Metroid Security Mechanism

Having recently played most of the way through Metroid Prime 3: Corruption, I came across an interesting security mechanism in the game that I haven’t really seen paralleled in the real world…

During the latter part of the game where the player travels to the Space Pirate home-world, the player receives a suit upgrade which allows the HUD of their visor to go into an X-Ray mode and see through most obstacles. An interesting property of this visor is that it allows the values on the buttons of a combination lock’s access panel to be obscured from normal view. When viewed via the X-Ray visor, the values of the buttons can be read:

That’s not the bit that struck me as novel, however. The interesting bit to me was that once the player uses the X-Ray visor to see the values of the buttons on the panel, whenever a button was pressed to enter it’s value, the remaining buttons’ values were randomized:

Now, the obvious flaw in the game’s locking mechanism is that the combination is displayed alongside the buttons; the “key” to the lock is essentially possession of the X-Ray visor. In the real world, the combination is generally secret and must be stolen, guessed, or brute-forced. A lot of mechanical brute-force attacks against combination locks using button pads, letter or number dials, disks, etc. depend on the values of those components to be a mechanical constant of the system. If this is true, the brute forcing device can ensure that once it has tried a particular combination of values that it does not try them again and can therefore progressively eliminate the failed combinations that it has already tried. The locking system used in the game denies an attacker that mechanical constant by randomizing the button values after every button press, so unless the attacking mechanism can dynamically determine the values of the buttons prior to each button press, it will likely never succeed in brute-forcing the combination to the lock.

In addition to the brute-force attacks, many intelligent guessing methods other than directly observing which values a user presses rely on observing the approximate locations of a user’s fingers and motion of the hand as they press the buttons. A more forensic approach involves identifying button wear or dusting the keypad for fingerprints to identify which buttons are commonly pressed or were used in a recent authentication. Randomizing the button values either after every button press or after each authentication attempt also defeats both of these types of attacks. In the first case, the button values are not predictable for the period of time in which they were observed being pressed. In the second case, button wear should be uniform across all buttons due to the randomization of values, and fingerprints left on the keypad will no longer be associated with the correct button values at the time of dusting.

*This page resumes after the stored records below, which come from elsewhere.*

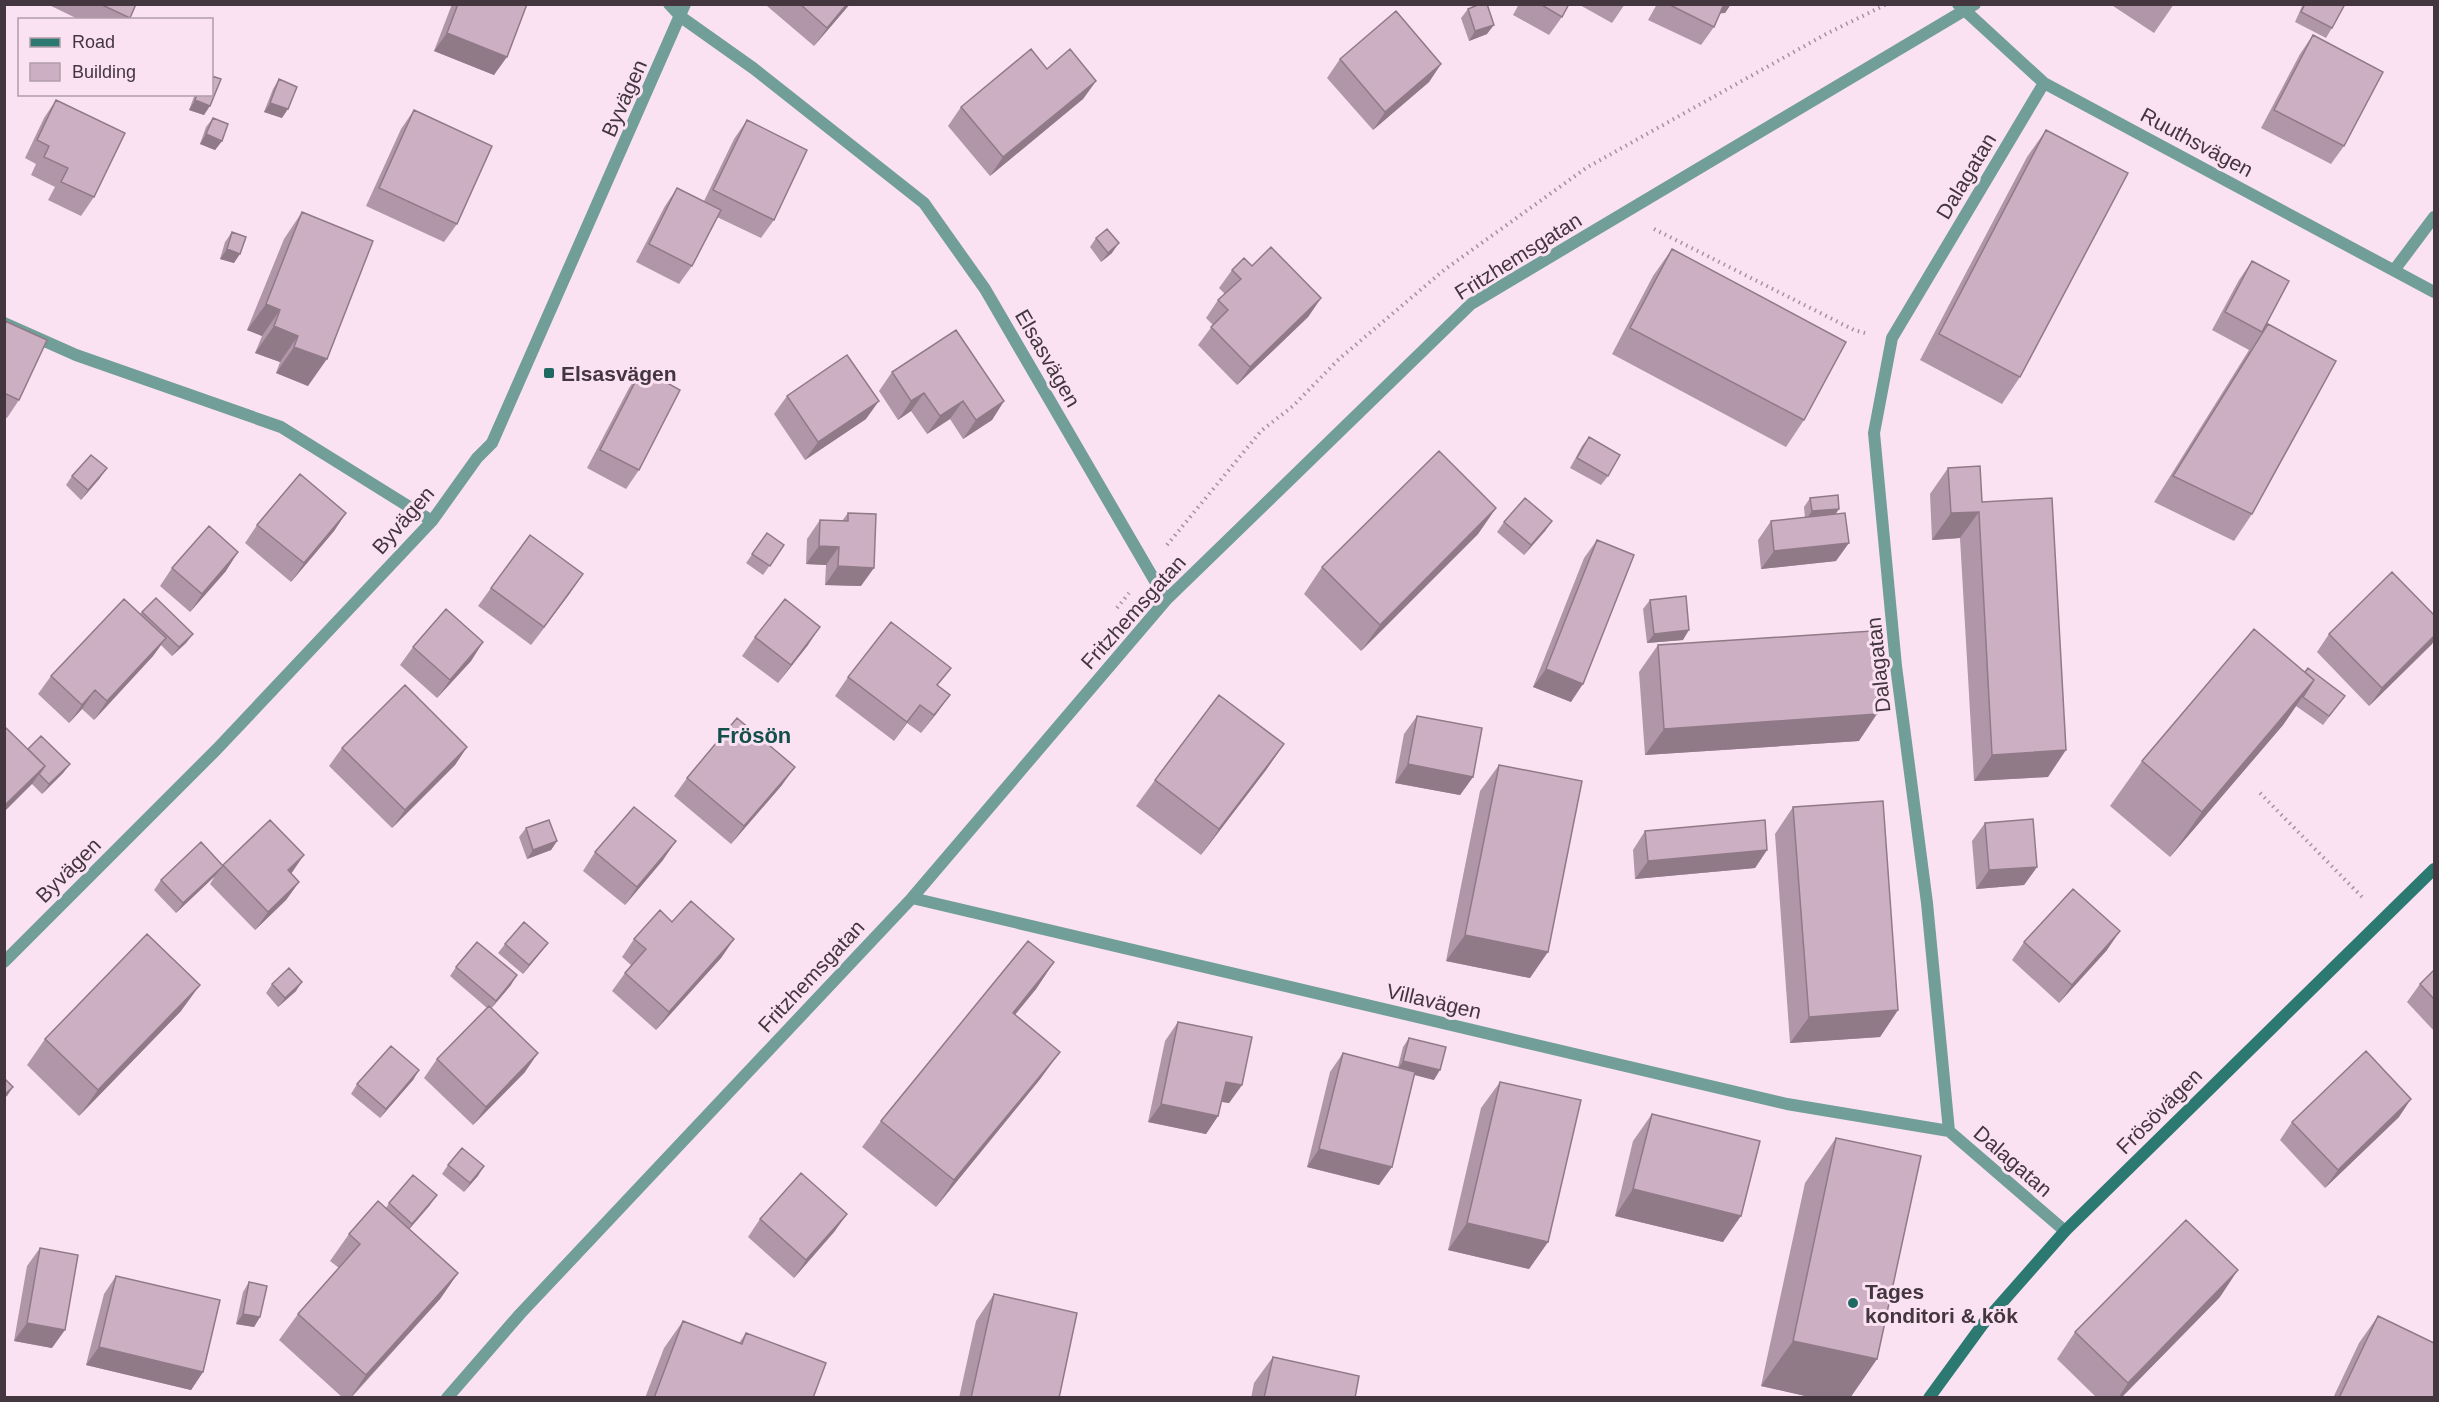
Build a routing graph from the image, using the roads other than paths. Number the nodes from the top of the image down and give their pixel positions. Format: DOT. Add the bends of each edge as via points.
graph roads {
  1 [pos="669,4"];
  2 [pos="685,4"];
  3 [pos="1967,7"];
  4 [pos="681,17"];
  5 [pos="2044,83"];
  6 [pos="2434,217"];
  7 [pos="2395,269"];
  8 [pos="2434,292"];
  9 [pos="4,324"];
  10 [pos="432,521"];
  11 [pos="1166,600"];
  12 [pos="2434,869"];
  13 [pos="912,898"];
  14 [pos="4,962"];
  15 [pos="1949,1131"];
  16 [pos="2065,1231"];
  17 [pos="447,1398"];
  18 [pos="1929,1398"];
  1 -- 4 [label="street, Elsasvägen"];
  2 -- 4 [label="street, Byvägen"];
  3 -- 5 [label="street, Ruuthsvägen"];
  3 -- 11 [label="street, Fritzhemsgatan" via="1471,304"];
  4 -- 10 [label="street, Byvägen" via="492,443"];
  4 -- 11 [label="street, Elsasvägen" via="753,68 924,203 985,289"];
  5 -- 7 [label="street, Ruuthsvägen"];
  5 -- 15 [label="street, Dalagatan" via="1892,338 1874,434"];
  6 -- 7 [label="street"];
  7 -- 8 [label="street, Ruuthsvägen"];
  9 -- 10 [label="street" via="76,355 281,427"];
  10 -- 14 [label="street, Byvägen" via="217,749"];
  11 -- 13 [label="street, Fritzhemsgatan"];
  12 -- 16 [label="street, Frösövägen"];
  13 -- 15 [label="street, Villavägen" via="1787,1104"];
  13 -- 17 [label="street, Fritzhemsgatan" via="520,1314"];
  15 -- 16 [label="street, Dalagatan"];
  16 -- 18 [label="street, Frösövägen" via="1983,1324"];
}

I personally haven’t seen any key-pad combination lock manufacturers create anything like this in real life, and after some fairly extensive searching of the web I didn’t come across any products that do this. It would appear that Space Pirates have a thing or two to teach us about physical security.

[EDIT: Apparently, IBM holds a patent on exactly this idea. I wonder if they’ll sue Nintendo for virtual patent infringement…]

2 Responses to “Metroid Security Mechanism”

  1. SmartPhone Unlock Screens: Moving in the Wrong Direction « Dustin D. Trammell Says:

    […] Needless to say, I tend to wipe my phone’s touch-screen quite frequently.  Why hasn’t anyone implemented a lock screen that uses a technique like this one? […]

  2. TJ Leeland Says:

    as security expert I can tell you why make-believe security is better than real life: make-believe users don’t call tech-support.

    Seriously.

    The more secure you make things, the more calls you get from users who can’t get into their systems. You add “random” anything to a login process and you will see lockouts skyrocket and calls to support will jump along with it. It’s always a balance between security and usability. They can only give you the level of security the dumbest users can handle.